A couple of days ago there was a news story on the housing bubble in China. The report spoke of Ghost Cities – row upon row of concrete towers that have mushroomed around the country in anticipation of an upwardly mobile population but with no living soul having yet taken up residence. Check out 24.864N, 102.7954E to explore one such city in the Yunnan province. It is interesting though that the orderly buildings in the picture on the right are surrounded on the North East and to the West by a disorderly array of shanty towns. Seems to be teeming with life all around. Just not in those multistory buildings in the middle. The ghosts are as manufactured as the landscape; apropos some related imagery.
This took me back to my research days when I was working in remote sensing satellite imagery. I came across the Large Area Crop Inventory Experiment (LACIE) that was done in the 70’s using satellite data gathered from the Landsat. After review of the data the researchers were able to conclude that the wheat yield from the Soviet Union was going to be 20% below the stated estimate from the official Soviet channel. Till date such estimates came about through surveys and were likely influenced by geopolitical factors (euphemism alert). The final yield report from the Soviet Union was only 1% off the forecast made by LACIE.

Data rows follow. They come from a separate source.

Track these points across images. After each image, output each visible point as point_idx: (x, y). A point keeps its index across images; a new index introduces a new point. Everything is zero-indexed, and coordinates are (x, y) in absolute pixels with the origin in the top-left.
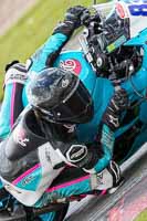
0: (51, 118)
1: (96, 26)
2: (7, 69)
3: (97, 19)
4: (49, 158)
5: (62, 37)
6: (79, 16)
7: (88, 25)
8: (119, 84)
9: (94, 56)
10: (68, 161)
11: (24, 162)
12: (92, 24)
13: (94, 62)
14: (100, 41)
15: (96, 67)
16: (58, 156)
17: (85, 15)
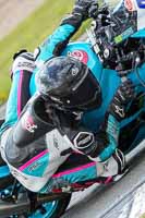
1: (104, 18)
3: (105, 12)
4: (56, 145)
5: (70, 28)
6: (87, 8)
7: (95, 18)
8: (125, 75)
9: (101, 47)
10: (75, 148)
12: (100, 16)
13: (101, 53)
14: (107, 33)
15: (103, 58)
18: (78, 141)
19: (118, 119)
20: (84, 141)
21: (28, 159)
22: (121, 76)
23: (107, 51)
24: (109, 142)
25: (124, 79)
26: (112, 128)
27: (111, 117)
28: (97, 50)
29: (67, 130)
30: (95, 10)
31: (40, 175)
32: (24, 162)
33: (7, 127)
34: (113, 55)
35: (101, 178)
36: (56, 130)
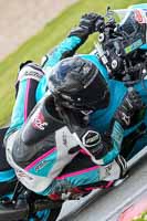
0: (71, 104)
2: (21, 68)
4: (65, 142)
5: (77, 39)
8: (132, 85)
9: (109, 58)
12: (108, 29)
13: (109, 64)
15: (111, 68)
17: (100, 21)
18: (86, 139)
20: (92, 140)
21: (35, 157)
22: (128, 86)
23: (115, 62)
25: (131, 89)
26: (117, 134)
27: (116, 123)
28: (105, 61)
30: (102, 24)
31: (45, 175)
32: (31, 161)
33: (14, 131)
35: (103, 182)
36: (66, 127)
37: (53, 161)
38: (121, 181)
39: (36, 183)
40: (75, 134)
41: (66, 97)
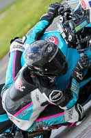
1: (68, 15)
3: (69, 11)
4: (38, 99)
6: (57, 9)
7: (63, 15)
8: (83, 52)
9: (67, 34)
10: (50, 101)
11: (22, 101)
12: (66, 14)
13: (67, 38)
14: (70, 25)
15: (68, 41)
16: (44, 98)
17: (61, 8)
18: (52, 96)
19: (78, 81)
23: (70, 36)
24: (72, 97)
25: (82, 55)
27: (74, 80)
28: (64, 36)
29: (45, 89)
30: (62, 10)
31: (28, 119)
34: (74, 39)
36: (37, 89)
37: (31, 111)
38: (80, 123)
39: (23, 124)
40: (44, 94)
41: (37, 68)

I use the two examples above to explain why Big Data is different from legacy data feeds. It is the difference between getting a data sample from a potentially biased source, versus getting all the raw data there is without any massaging or modulation.

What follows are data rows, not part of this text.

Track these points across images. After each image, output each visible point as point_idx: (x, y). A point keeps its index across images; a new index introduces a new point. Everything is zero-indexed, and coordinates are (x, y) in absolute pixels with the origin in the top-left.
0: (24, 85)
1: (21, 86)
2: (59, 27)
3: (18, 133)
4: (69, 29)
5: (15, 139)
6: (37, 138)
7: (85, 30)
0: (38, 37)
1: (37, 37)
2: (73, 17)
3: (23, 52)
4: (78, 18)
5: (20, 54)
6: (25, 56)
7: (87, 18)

On another note, LACIE was a Big Data initiative for reasons other than just data volume. The Landsat multispectral scanner was just 4 bands with resolution of 68m x 68m. The amount of data collected was less than the space on a DVD today. The Big-ness was in the breadth and the scope of the initiative. LACIE was not just a forecast on crop yields; it established a methodology to foretell famine risk well in advance of the harvest. The scope was truly epic, and I mean that both in the literal and in the colloquial sense of the word.